Methods: We hired two young men (African American and Latino) 18 years and older who live in Chicago neighborhoods with high rates of violence to work as domain experts (DE). They initially provided interpretations of 185 randomly sampled tweets from our corpus and later gave more focused insights based on our annotators’ questions and challenges. We developed a multistep process that integrates these insights to inform MSW student annotators interpretations, which provides the training data for our NLP system.
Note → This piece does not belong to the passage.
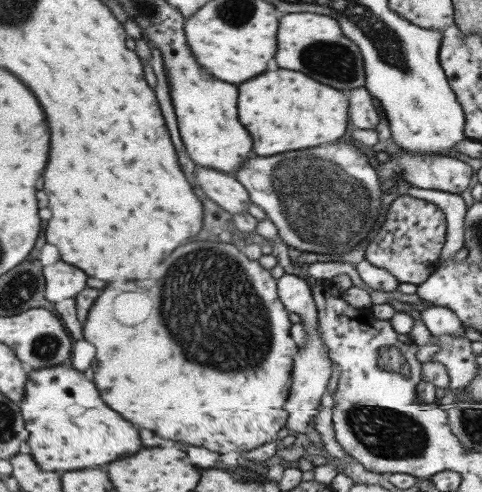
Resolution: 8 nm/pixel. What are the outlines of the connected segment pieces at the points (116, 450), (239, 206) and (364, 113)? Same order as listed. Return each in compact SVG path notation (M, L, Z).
M69 363L58 365L50 368L34 369L29 371L25 386L23 400L19 402L24 414L24 424L26 430L30 430L30 450L32 456L36 460L36 464L46 470L46 472L62 472L82 470L82 468L98 468L104 464L110 464L122 456L130 456L136 454L138 450L142 450L142 440L140 440L140 432L126 422L116 410L108 408L106 402L100 398L98 388L92 380L88 380L86 376L89 373L83 373L73 369Z
M196 165L194 186L202 189L212 201L230 214L246 213L253 203L244 185L233 175L220 170Z
M360 87L349 92L350 112L348 112L348 116L352 120L352 124L355 128L361 130L375 130L382 114L378 112L376 104L372 102L372 95L368 92L368 89Z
Our process includes: 1) identifying, onboarding, and integrating DEs, 2) initial DE interpretations of Twitter data, 3) training and assessing student annotator quality, and 4) iterative DE involvement and reconciliation of student annotator disagreement.
Results: Incorporating broad DE insights in student annotator training and iteratively including focused DE insights throughout the annotation process led to rigorously trained student annotators and more robust understandings of social media posts by gang-involved and affiliated youth. Additionally, the involvement of DEs unearthed contextual insights specific to Chicago neighborhoods with high rates of violence. We provide seven key insights as examples: language, emojis, song lyrics, behavioral/temporal cues, people, neighborhood references, and gang/crew knowledge. We expand on these seven areas with three case examples.
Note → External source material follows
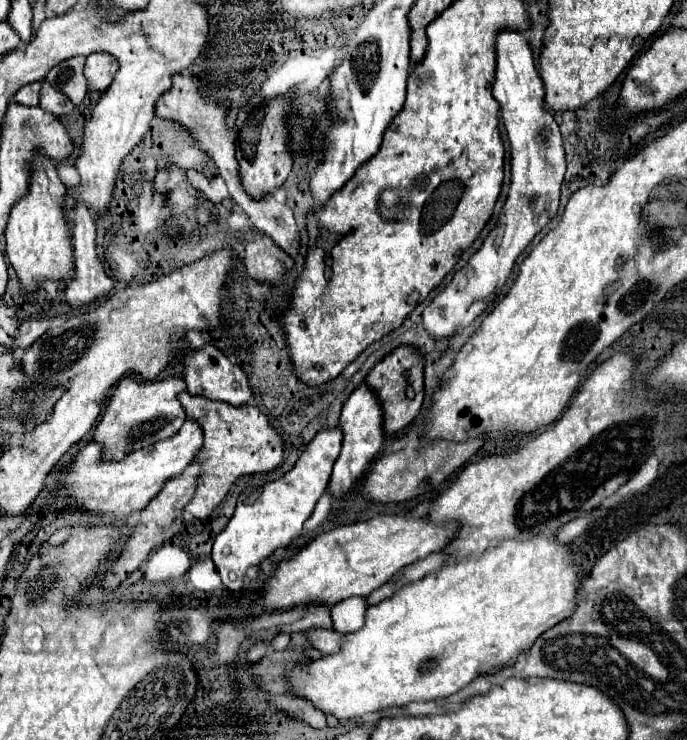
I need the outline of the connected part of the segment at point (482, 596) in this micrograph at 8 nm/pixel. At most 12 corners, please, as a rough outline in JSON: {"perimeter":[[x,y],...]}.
{"perimeter":[[553,536],[369,606],[285,672],[337,720],[447,698],[575,612]]}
Conclusions: DEs must be involved in the interpretation of unstructured data, solution creation, and other aspects of the research process. This goes beyond harvesting and capturing domain expertise. The involvement of DE in various areas of social and data science research, including mechanisms for accountability and ethically sound research practices, is a critical piece of truly creating algorithms trained to support and protect marginalized youth and communities.